Body Myths

What diet pill works very quickly with just daily running exercise?

I want to start running and eating healthier to lose weight.But i also want to use a diet pill to get max results and to speed up the process significantly. So what do y'all suggest as an effective diet pill?

Public Comments

  1. I'd be careful when it comes to taking diet pills. A lot of them have large doses of caffeine, which you should beware of while running. Read labels and do your research. Nothing is a substitute for a balance diet and exercise program. Lift weights to increase your lean body mass (which burns more calories) a few days a week to round out your exercise plan. Drink lots of water. And get plenty of sleep. Studies show being sleep deprived can increase cravings and lead to weight gain.
  2. Diet pills are counterproductive to running. The caffine will jack with your metabolism and you will not be refueling properly. Make a choice -- are you an athlete or a dieter? There are no olympic athletes taking dexatrim..... The math is simple. For every 3700 calorie deficit you create, you will lose 1 lb of fat. That's it. SO if you continue to eat the way you eat today -- and you start running 3 miles a day -- you lose a pound every 10 days AND you get faster. The faster you run, the better your endurance, the more calories you burn, the more weight you lose. By modestly increasing your distance by 10% per week, you'll be running 6 miles in no time... 6 miles a day is a pound every 5 days permanently GONE. If you do not refuel adequately you will not be able to effectively work out daily. Vegetables and fruit will accelerate your digestive system and you will drop 'waste' weight which is usually a free 2-4 lbs. (Eat as much fruit and veggies as you want). Nothing from a box, and avoid fried foods. Lots of water. Dexatrim or other diet tabs will slow your digestive system down and put you into a 'starvation' mode where your body will hoard everything once you stop taking it. Drugs are for losers-- start thinking like an athlete; stop thinking like a dieter.
  3. Why is everyone bashing caffeine? At every day levels (a couple of cups of coffee), caffeine has primarily positive effects. Studies show caffeine at moderate levels increases both physical and mental capacity. Coffee is full of antioxidants. Most studies show that dehydration is minimal (and most runners are WAY overhydrated anyway). The only real negative is the need to pee frequently, and that stops after an hour or so - caffeine has a half life of 4 hours in your system, so its effects continue long after the bathroom trips stop. The only effective diet pill that goes with what you're doing is time. You're planning to make the necessary changes, you just have to be patient and let them do what they're intended to do. There's no way to "speed up the process", and fast weight loss certainly isn't safe. Ever notice how diet pills tend to have the fine print of "with diet and exercise" attached? The reason people lose weight on diet pills (besides the placebo effect) has nothing to do with the pills, if they're dieting and exercising they don't need the pills to lose weight.
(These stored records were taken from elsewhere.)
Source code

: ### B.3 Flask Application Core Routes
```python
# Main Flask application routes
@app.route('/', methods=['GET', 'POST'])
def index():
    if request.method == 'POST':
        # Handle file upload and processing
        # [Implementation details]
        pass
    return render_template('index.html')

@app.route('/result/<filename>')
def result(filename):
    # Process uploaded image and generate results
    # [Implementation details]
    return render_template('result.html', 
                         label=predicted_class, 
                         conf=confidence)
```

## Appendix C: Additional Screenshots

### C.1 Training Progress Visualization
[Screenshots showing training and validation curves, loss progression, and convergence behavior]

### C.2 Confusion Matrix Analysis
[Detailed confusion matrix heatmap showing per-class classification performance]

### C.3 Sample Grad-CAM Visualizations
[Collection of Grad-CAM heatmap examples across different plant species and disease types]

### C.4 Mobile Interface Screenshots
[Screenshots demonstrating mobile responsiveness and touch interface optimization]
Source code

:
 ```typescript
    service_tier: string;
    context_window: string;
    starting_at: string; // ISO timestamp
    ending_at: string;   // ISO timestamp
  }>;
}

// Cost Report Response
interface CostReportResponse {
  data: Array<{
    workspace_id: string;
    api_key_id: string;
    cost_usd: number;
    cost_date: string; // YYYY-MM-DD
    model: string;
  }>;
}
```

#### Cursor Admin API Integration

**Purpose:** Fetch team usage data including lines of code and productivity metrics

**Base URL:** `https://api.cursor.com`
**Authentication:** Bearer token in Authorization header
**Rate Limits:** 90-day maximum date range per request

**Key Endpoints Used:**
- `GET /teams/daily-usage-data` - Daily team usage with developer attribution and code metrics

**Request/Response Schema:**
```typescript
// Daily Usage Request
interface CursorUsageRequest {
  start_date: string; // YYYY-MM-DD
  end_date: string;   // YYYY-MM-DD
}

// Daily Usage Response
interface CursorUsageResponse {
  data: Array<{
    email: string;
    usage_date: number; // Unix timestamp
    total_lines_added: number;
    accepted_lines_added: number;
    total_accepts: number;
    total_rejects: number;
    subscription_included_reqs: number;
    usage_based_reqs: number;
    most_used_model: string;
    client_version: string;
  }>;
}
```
If a product were marketed that said "Practice knitting for one hour every day, and take this pill that has been extensively researched by people on our payroll, and within 6 months you'll be significantly better at knitting sweaters!", would you think that sounded like a ridiculous scam? Yet it's no different than diet pill marketing. If you want to take a supplement to speed up your weight loss, how about green tea? It won't help any more than those pills, but at least there's no danger later on of negative side effects (read: ephedra).
  4. Here's a few tips that work for me: I spend a long time in front of a computer screen. Often I just stare at the monitor for up to 15 seconds while a page load or a document gets printed or whatever it is that the computer is doing. When this is happening I lift my hands up over my head and then bring them down. I keep on doing this until the computer has finished whatever it is doing and it requires some input.,. from me. I do similar exercises like getting up from the chair and sitting down again. I sometimes might be standing up and might type a few sentences while standing. Combine this with drinking only water and I am doing something to lose weight. It is not much but doing it all the time it does help in losing weight. I might swap this sometimes. I might decide that I will not do the arm exercise for a week but that week I will get off the lift two floor below and walk up the last two floors. So long as when I go to bed at night I can say that that day I have done something extra to burn some weight, I am happy.